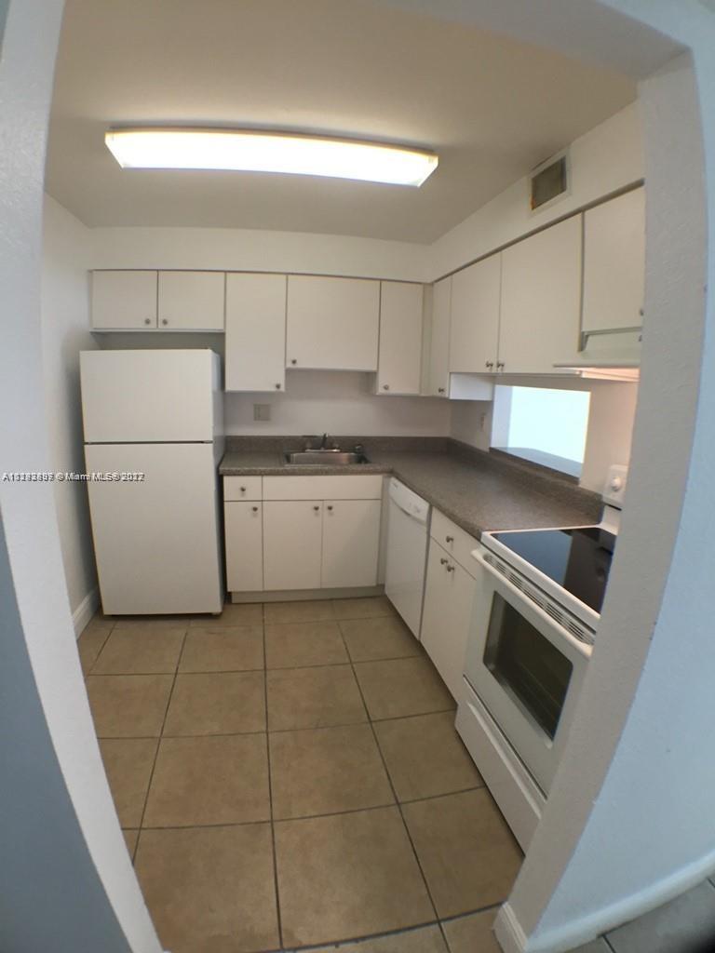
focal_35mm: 29
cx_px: 358
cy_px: 476
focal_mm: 4.15
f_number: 2.2
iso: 50
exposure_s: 1/30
==============================
◆ **WORK INSTRUCTIONS**
Each line of the data must be restated exactly, and the pictures must be left out.

◆ **SOLVED EXERCISE**
focal_35mm: 29
cx_px: 358
cy_px: 476
focal_mm: 4.15
f_number: 2.2
iso: 50
exposure_s: 1/30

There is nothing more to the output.